One of the reasons that the Ravens shied away from drafting Nebraska running back Lawrence Phillips prior to their inaugural season in 1996 was his ugly history of domestic violence.
Ultimately, the Ravens went the safe route and were rewarded by picking future Hall of Fame offensive tackle Jonathan Ogden.
There’s no question, though, about Marshall’s ability.
At the age of 25, Marshall has already caught 226 career passes for 2,899 yards and 15 touchdowns. He has ideal size at 6-foot-4, 230 pounds and the ability to create separation behind fast cornerbacks.
He caught 104 passes for 1,265 yards and six touchdowns last season.
The Ravens have injury issues at wide receiver with Derrick Mason, Mark Clayton and Demetrius Williams recovering from shoulder, heel and Achilles tendon/ankle injuries, respectively.
So, Marshall can’t be ruled out immediately despite his legal problems and expensive price tag.
"Are we looking to upgrade our receiver position?" Harbaugh said. "The same as we are every other position. And if we can get a player in here that can make us better, sure, but if we can make the players we’ve got better, healthier, more productive, that’s what we’re going to do.
"We’re trying to put together as strong a football team as we possibly can, and it’s not really any more complicated than that. So, you have an interest in the receiver position just like every other position."

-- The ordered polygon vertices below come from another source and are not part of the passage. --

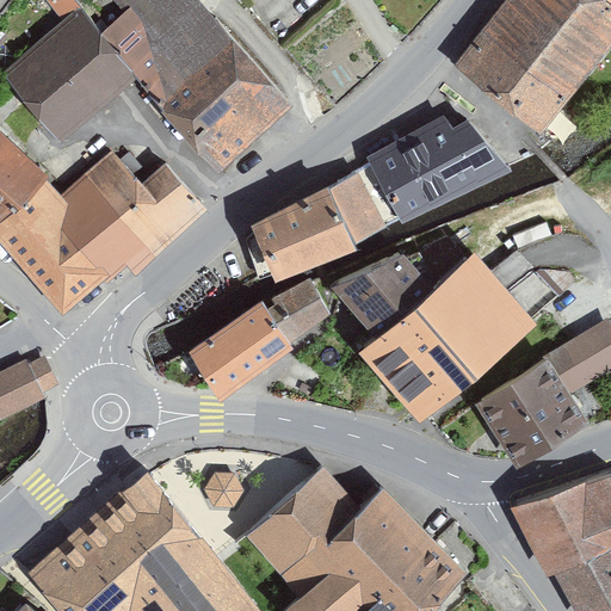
[(45,0),(63,22),(4,73),(62,142),(139,78),(220,173),(292,105),(202,0),(115,0),(125,12),(103,32),(75,0),(45,0)]
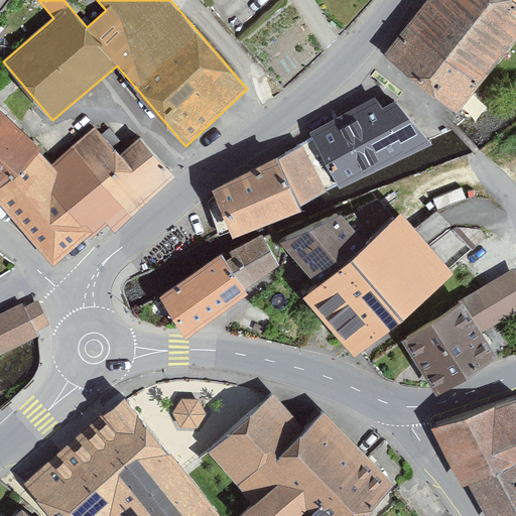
[(515,37),(515,0),(425,0),(382,56),(458,114),(515,37)]
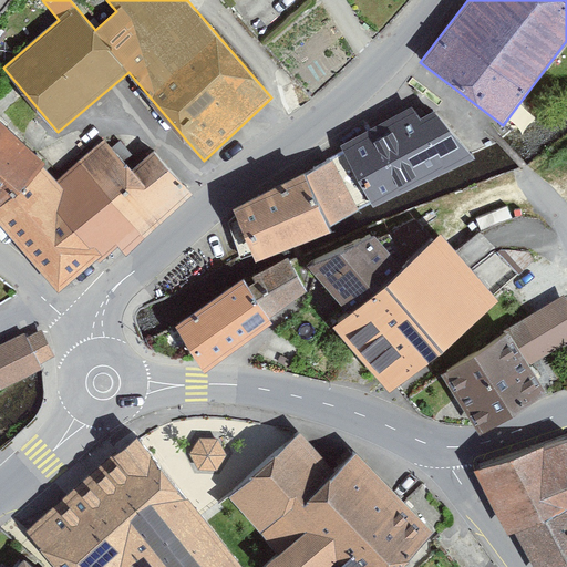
[(348,151),(236,215),(256,263),(332,232),(330,225),(375,200),(378,205),(473,158),(436,113),(421,122),(413,107),(344,145),(348,151)]
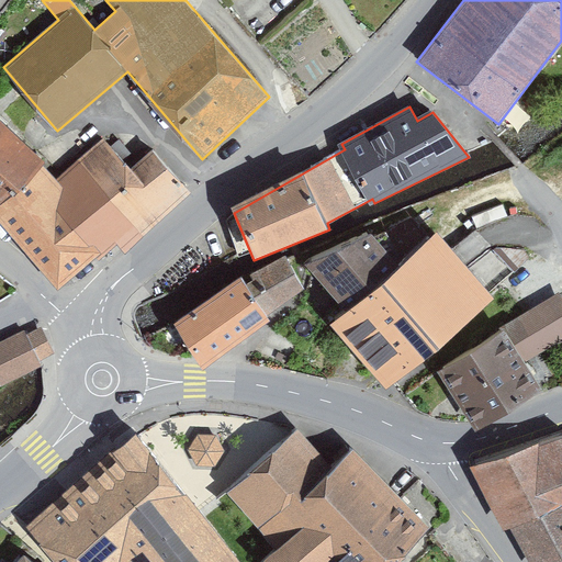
[(0,221),(59,289),(97,256),(100,259),(117,244),(125,254),(192,192),(153,149),(132,167),(104,138),(58,178),(44,165),(46,161),(0,120),(0,221)]
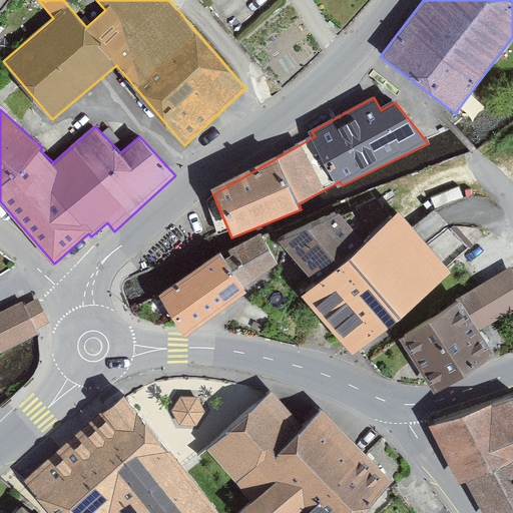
[(317,283),(302,296),(354,355),(452,272),(449,268),(468,247),(448,224),(428,243),(400,208),(365,241),(341,210),(278,240),(317,283)]
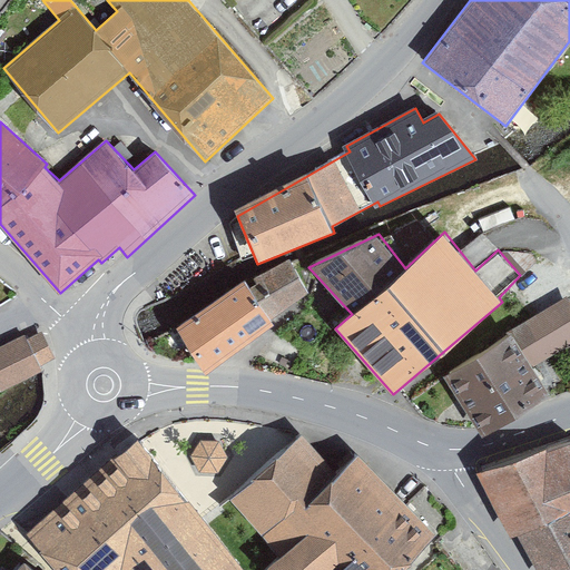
[(310,292),(290,259),(247,283),(245,279),(177,326),(206,374),(274,323),(272,321),(310,292)]
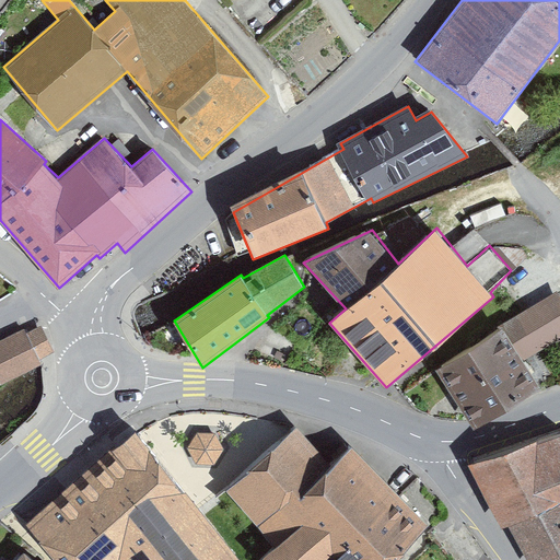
[(559,295),(557,291),(438,369),(475,430),(543,387),(524,360),(559,339),(559,295)]
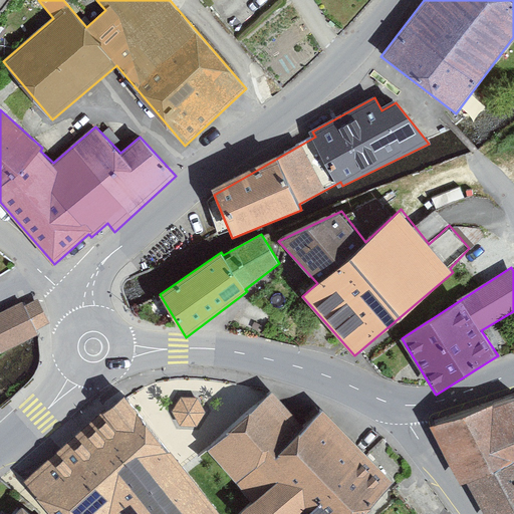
[(50,323),(38,299),(25,306),(37,329),(50,323)]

QUICK HITS: There was a brief altercation between rookie defensive end-outside linebacker Paul Kruger and an unnamed offensive lineman. "I got my helmet knocked off trying to break it up," outside linebacker-defensive end Willie Vandesteeg said. "That will happen when guys are trying to prove themselves and get noticed by the coaches. It’s not a big deal." … The Ravens tried out 10 players, including former Towson wide receiver and basketball player Tommy Breaux. A Randallstown native who tried out for the Washington Redskins at a minicamp but wasn’t retained, Breaux is a lanky 6-foot-7, 199-pounder. "It’s a dream come true,” said Breaux, who caught 35 passes for 514 yards and six touchdowns for the Tigers last season. “There is nothing better than being at home, so it’s been a blast being here. I just want to show them that I can play this game. I’m willing to work hard and want to help this team win the Super Bowl. I’m still a younger receiver, and I think this young kid has potential to play receiver in this game. . . . It’s like going from high school to the NBA.” … Harbaugh wasn’t sure if any of the players who participated on a trial basis will be signed. “We’re going to look at this tape, and once we get three days of tape, we’ll take a look and see if any of those guys can make us better,” he said. “If they can, then we’ll make a change.” … Quarterback Joe Flacco attended the minicamp, greeting his former University of Delaware coaches who drove down to take in the practice. … Undrafted free agent quarterback Drew Willy got quite the workout, throwing every pass as the only quarterback in camp. "It was fun," he said. "I didn’t get too tired. It was just great to get a chance to show the coaches what I can do."
Aaron Wilson covers the Baltimore Ravens for the Carroll County Times and the Annapolis Capital.